Your objective
When you have gone through the entries below, state how many lines include the word "filters" and write nothing else.

Given data
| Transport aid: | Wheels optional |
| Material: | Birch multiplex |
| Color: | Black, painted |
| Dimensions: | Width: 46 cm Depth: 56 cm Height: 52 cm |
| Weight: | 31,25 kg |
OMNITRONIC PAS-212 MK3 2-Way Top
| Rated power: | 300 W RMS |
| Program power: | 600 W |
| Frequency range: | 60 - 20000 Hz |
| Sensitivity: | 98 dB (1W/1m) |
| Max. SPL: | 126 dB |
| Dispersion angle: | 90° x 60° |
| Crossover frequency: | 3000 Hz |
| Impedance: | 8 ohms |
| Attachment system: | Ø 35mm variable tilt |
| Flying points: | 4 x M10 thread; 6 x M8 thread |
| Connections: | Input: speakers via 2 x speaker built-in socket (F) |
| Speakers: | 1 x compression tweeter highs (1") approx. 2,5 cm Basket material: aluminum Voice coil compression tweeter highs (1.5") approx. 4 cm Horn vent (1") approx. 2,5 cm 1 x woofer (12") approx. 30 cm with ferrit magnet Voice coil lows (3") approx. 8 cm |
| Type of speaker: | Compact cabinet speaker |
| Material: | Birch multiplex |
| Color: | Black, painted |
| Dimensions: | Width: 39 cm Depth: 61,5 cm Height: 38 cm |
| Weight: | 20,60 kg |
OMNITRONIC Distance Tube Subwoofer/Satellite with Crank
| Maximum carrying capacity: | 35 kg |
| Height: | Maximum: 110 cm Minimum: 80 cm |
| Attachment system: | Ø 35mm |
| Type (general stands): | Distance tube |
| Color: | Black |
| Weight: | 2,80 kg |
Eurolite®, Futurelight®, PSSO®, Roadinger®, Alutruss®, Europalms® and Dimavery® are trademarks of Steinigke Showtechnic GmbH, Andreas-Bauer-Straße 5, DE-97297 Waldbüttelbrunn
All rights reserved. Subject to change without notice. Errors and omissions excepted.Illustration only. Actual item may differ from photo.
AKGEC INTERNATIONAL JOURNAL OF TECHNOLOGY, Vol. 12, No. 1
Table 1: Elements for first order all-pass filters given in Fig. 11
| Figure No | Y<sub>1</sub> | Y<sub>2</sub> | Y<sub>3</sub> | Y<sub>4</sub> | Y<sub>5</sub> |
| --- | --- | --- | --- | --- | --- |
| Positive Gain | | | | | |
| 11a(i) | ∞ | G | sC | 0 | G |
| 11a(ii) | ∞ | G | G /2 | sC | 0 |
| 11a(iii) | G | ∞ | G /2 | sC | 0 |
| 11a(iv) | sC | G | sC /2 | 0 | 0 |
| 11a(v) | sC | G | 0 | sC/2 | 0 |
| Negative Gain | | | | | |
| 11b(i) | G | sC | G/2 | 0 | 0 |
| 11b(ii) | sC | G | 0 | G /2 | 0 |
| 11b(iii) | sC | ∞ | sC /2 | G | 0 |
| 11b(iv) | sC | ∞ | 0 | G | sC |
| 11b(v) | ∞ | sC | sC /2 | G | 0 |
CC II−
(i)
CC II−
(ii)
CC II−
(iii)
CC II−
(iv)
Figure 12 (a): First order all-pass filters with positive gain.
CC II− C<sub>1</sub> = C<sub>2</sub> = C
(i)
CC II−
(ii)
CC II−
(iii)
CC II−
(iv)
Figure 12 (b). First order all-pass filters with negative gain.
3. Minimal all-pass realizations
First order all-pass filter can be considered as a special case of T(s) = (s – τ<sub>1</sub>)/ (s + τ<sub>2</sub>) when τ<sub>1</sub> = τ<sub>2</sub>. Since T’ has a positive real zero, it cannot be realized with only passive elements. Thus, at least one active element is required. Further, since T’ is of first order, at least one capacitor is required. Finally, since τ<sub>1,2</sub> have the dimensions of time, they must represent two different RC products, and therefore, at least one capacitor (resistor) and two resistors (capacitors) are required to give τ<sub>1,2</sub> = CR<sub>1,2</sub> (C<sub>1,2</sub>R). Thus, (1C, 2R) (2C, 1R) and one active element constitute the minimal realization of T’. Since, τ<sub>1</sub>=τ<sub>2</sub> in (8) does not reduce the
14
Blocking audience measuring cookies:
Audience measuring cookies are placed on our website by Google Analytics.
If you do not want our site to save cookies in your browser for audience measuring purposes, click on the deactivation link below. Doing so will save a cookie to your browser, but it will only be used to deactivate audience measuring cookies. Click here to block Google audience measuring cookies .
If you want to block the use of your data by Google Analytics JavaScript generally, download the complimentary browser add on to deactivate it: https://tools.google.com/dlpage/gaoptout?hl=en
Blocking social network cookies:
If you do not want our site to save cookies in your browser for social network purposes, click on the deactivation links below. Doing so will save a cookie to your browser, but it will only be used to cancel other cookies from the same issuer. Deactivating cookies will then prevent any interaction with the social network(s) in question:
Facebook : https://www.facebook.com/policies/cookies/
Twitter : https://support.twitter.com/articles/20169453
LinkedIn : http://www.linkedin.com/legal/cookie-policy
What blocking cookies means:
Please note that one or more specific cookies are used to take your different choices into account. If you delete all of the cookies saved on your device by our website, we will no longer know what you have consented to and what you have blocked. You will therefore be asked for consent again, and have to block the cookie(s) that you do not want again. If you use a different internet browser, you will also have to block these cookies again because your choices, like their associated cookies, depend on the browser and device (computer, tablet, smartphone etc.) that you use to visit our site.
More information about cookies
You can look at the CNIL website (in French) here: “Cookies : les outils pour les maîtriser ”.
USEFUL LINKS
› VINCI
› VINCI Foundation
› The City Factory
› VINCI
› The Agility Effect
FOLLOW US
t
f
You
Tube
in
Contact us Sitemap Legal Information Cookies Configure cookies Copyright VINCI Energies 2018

Reply to the task
3